───── Exercise material ─────
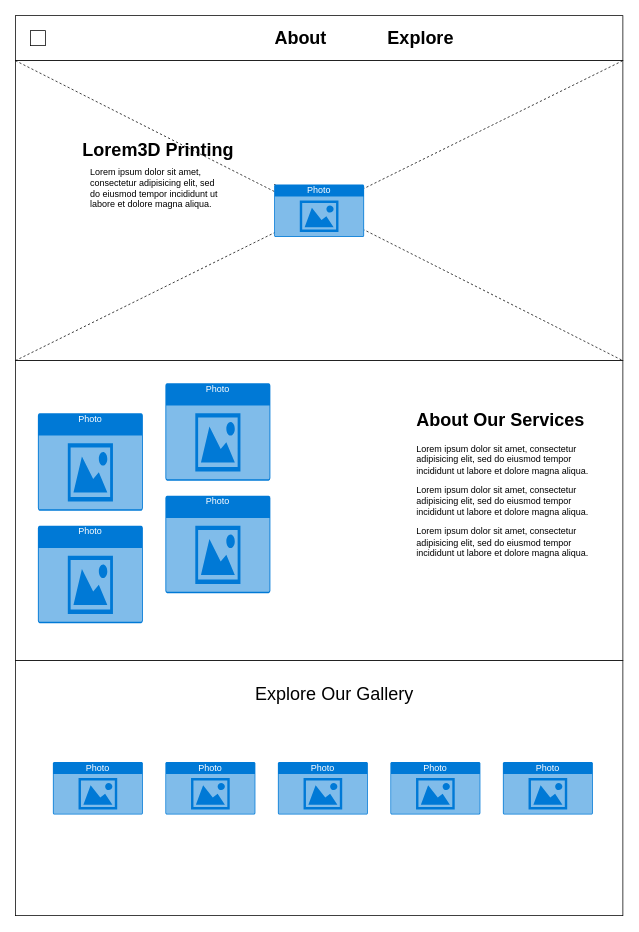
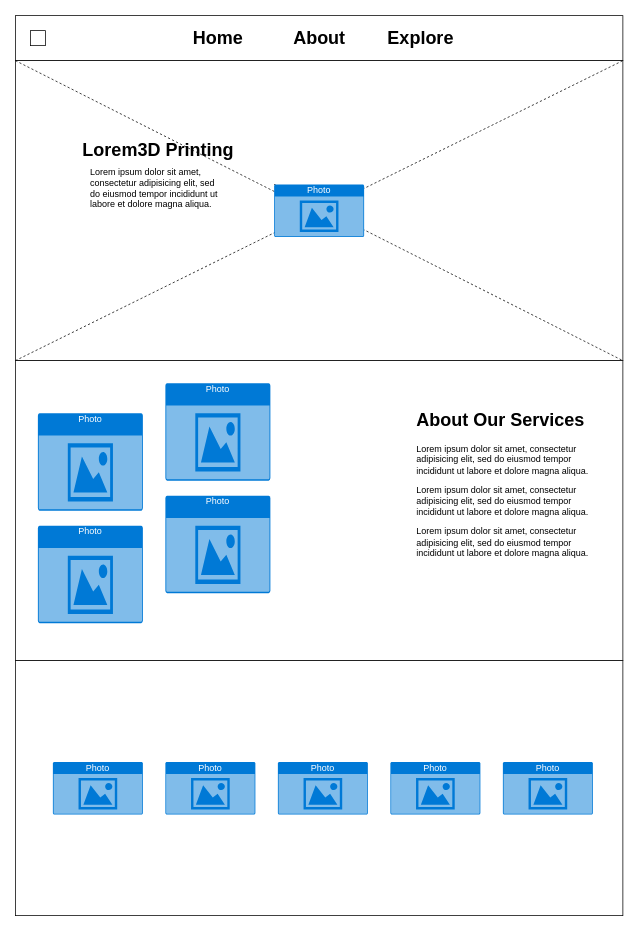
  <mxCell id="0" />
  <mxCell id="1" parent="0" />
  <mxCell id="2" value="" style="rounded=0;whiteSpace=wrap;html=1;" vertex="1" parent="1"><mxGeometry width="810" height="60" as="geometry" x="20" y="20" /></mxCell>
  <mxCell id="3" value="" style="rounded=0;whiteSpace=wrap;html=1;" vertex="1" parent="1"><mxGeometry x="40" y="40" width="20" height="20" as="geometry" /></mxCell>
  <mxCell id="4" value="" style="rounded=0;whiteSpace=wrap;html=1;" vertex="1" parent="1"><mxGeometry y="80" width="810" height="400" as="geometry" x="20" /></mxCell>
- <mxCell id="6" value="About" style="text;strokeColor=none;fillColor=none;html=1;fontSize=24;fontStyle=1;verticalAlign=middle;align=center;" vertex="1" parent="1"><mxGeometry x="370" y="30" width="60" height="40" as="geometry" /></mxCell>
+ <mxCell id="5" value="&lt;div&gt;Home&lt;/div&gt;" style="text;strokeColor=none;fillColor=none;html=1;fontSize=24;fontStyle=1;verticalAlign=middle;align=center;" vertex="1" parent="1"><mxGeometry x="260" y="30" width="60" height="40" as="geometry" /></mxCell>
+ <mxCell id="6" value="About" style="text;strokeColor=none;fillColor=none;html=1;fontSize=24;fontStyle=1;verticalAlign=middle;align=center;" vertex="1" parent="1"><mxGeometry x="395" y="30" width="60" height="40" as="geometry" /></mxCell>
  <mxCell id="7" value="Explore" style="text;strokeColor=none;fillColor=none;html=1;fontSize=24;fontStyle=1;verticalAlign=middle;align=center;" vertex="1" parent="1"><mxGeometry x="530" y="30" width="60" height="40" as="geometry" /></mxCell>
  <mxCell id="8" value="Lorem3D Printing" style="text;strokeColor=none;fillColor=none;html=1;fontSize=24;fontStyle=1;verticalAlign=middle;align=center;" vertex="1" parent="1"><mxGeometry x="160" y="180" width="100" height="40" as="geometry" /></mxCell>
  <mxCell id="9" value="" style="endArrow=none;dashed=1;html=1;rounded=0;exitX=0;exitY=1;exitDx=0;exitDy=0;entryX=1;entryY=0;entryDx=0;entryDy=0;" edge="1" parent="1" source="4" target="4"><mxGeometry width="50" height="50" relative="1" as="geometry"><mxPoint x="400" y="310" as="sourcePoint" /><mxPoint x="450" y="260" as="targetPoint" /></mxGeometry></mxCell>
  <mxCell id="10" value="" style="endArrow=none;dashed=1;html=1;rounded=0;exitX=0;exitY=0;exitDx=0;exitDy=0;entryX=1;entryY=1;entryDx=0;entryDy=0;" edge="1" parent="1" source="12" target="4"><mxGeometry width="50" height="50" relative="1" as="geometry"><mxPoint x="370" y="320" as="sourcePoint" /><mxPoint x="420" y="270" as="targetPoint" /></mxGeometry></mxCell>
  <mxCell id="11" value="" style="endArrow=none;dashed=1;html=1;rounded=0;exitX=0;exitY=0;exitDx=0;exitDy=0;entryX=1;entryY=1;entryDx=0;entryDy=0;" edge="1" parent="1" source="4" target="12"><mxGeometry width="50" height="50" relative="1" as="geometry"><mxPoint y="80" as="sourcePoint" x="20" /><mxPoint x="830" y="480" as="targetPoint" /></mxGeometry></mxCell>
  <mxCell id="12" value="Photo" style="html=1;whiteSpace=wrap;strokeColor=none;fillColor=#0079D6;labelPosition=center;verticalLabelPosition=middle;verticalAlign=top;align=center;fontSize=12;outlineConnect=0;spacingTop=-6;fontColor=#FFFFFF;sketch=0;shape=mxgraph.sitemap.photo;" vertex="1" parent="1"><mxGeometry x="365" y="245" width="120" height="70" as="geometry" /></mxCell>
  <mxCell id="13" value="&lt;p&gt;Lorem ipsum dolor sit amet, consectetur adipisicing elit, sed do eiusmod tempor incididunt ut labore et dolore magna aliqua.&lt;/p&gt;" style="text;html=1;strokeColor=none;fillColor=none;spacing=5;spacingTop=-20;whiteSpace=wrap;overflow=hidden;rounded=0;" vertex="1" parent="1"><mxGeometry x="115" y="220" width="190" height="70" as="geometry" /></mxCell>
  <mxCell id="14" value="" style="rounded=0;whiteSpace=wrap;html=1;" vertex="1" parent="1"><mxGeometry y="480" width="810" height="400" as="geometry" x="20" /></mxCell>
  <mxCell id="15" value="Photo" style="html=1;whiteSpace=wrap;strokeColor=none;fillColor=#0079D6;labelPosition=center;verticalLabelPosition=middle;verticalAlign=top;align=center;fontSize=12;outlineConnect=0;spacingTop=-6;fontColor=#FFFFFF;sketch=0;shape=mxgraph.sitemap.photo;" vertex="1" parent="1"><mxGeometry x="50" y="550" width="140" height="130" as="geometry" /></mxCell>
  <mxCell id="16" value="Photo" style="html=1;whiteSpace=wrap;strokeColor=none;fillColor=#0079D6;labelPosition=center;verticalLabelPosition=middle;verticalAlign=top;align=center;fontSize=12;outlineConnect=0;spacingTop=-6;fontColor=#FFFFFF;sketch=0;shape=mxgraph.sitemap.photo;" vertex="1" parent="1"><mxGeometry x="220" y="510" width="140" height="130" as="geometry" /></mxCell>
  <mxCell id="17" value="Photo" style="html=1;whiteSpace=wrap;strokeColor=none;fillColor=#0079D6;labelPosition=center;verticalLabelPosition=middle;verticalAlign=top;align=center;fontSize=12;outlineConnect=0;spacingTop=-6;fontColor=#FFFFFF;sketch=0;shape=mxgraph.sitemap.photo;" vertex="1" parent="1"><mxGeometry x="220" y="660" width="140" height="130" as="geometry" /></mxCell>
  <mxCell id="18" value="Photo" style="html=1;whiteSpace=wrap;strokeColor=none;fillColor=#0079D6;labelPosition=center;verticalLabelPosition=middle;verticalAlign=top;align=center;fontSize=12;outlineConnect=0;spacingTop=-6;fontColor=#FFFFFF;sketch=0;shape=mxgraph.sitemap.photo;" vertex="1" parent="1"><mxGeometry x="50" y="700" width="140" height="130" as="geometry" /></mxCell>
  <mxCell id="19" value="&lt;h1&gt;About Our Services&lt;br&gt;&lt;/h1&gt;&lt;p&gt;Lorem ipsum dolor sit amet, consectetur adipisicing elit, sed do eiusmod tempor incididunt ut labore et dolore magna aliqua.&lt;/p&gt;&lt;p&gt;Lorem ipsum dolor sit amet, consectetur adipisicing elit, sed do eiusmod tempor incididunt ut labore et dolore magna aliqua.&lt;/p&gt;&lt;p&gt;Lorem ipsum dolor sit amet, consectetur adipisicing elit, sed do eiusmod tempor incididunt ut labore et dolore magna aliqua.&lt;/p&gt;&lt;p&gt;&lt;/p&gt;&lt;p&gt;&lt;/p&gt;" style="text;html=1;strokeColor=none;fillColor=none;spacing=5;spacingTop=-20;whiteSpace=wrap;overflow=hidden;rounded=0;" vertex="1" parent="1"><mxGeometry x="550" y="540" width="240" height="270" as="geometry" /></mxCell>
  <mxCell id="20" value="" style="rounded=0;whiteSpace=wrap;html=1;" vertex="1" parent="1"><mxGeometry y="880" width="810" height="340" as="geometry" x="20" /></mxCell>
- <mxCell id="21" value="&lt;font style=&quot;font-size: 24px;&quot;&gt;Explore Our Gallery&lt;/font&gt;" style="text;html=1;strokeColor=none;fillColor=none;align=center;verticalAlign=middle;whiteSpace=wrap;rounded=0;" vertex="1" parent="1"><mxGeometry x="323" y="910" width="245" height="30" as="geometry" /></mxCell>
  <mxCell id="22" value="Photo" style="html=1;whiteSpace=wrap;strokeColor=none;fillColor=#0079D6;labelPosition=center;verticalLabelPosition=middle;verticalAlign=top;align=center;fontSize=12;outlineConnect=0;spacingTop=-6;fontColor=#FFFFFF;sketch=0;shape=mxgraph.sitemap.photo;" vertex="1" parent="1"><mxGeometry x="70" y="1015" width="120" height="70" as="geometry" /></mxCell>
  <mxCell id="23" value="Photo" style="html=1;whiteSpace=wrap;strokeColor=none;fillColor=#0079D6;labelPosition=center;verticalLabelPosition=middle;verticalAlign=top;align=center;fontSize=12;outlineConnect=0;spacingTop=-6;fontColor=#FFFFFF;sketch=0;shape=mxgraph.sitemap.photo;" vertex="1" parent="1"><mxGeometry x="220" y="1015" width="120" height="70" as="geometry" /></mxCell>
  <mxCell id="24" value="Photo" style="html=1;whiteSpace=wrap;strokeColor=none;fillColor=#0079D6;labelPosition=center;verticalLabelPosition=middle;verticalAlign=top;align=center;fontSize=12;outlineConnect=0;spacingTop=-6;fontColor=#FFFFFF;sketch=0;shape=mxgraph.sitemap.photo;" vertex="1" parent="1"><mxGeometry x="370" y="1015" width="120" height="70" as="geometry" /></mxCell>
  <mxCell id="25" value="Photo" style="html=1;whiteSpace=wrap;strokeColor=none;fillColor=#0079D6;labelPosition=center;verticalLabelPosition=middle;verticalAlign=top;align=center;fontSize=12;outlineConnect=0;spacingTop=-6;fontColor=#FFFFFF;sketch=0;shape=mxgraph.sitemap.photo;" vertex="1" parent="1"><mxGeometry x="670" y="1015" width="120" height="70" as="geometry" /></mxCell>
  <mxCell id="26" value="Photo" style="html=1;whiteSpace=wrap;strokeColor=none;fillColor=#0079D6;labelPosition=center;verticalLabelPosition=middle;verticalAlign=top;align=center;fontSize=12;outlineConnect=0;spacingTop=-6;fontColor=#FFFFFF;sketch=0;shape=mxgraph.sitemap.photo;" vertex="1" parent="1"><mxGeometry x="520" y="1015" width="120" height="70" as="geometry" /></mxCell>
─────
» Directive: List every line of the listing above that contains the string "targetPoint", treating uppercase and lowercase letters as distinct.

» Answer below:
  <mxCell id="9" value="" style="endArrow=none;dashed=1;html=1;rounded=0;exitX=0;exitY=1;exitDx=0;exitDy=0;entryX=1;entryY=0;entryDx=0;entryDy=0;" edge="1" parent="1" source="4" target="4"><mxGeometry width="50" height="50" relative="1" as="geometry"><mxPoint x="400" y="310" as="sourcePoint" /><mxPoint x="450" y="260" as="targetPoint" /></mxGeometry></mxCell>
  <mxCell id="10" value="" style="endArrow=none;dashed=1;html=1;rounded=0;exitX=0;exitY=0;exitDx=0;exitDy=0;entryX=1;entryY=1;entryDx=0;entryDy=0;" edge="1" parent="1" source="12" target="4"><mxGeometry width="50" height="50" relative="1" as="geometry"><mxPoint x="370" y="320" as="sourcePoint" /><mxPoint x="420" y="270" as="targetPoint" /></mxGeometry></mxCell>
  <mxCell id="11" value="" style="endArrow=none;dashed=1;html=1;rounded=0;exitX=0;exitY=0;exitDx=0;exitDy=0;entryX=1;entryY=1;entryDx=0;entryDy=0;" edge="1" parent="1" source="4" target="12"><mxGeometry width="50" height="50" relative="1" as="geometry"><mxPoint y="80" as="sourcePoint" x="20" /><mxPoint x="830" y="480" as="targetPoint" /></mxGeometry></mxCell>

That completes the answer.